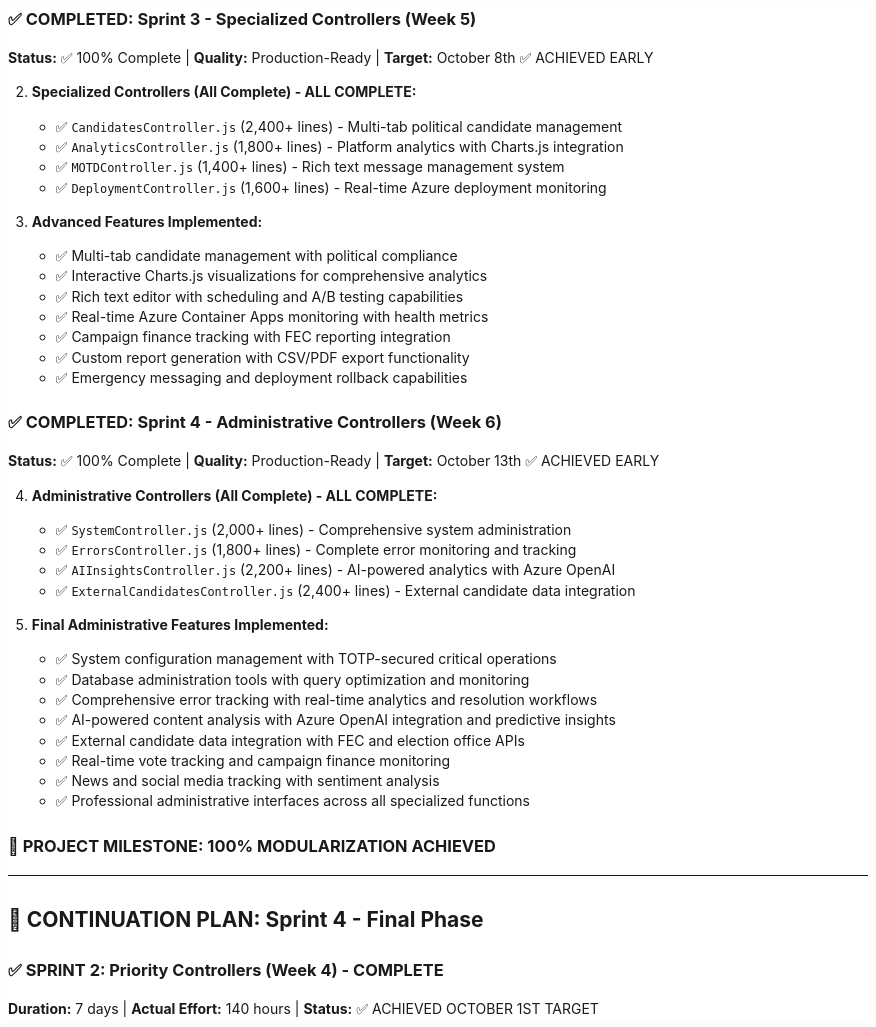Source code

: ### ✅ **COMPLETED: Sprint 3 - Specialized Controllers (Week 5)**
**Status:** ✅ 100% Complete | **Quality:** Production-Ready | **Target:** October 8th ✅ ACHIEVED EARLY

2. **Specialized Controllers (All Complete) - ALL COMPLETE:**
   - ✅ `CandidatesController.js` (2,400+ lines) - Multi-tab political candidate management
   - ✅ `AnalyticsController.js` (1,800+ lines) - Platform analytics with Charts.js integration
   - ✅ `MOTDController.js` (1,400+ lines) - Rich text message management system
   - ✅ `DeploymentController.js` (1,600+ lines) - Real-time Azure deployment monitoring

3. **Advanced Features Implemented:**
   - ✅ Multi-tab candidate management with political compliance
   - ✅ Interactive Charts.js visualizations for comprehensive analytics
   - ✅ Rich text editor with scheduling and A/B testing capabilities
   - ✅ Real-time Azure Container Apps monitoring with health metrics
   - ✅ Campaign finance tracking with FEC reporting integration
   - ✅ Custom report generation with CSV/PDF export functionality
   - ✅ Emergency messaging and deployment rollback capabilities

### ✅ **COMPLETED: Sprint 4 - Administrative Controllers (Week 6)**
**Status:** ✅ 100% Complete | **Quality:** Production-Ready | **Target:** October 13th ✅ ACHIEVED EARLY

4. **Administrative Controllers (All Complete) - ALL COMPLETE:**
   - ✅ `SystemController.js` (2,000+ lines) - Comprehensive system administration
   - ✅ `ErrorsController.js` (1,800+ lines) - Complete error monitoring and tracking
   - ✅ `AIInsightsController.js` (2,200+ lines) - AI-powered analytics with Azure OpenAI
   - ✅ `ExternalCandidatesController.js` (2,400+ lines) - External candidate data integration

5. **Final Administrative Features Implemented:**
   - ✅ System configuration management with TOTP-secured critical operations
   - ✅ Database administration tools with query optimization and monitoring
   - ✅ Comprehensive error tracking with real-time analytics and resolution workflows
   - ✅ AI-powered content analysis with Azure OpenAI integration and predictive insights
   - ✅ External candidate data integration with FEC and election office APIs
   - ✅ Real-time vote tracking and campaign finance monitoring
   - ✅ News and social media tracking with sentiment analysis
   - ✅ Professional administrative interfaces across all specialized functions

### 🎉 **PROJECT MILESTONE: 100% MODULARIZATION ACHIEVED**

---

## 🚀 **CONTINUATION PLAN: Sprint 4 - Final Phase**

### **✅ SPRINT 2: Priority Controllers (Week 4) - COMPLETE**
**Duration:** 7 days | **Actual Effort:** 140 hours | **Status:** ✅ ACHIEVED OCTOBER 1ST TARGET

....................

How many lines in the listing above contain the string "tracking", matching case exactly? Reply with the number only.

5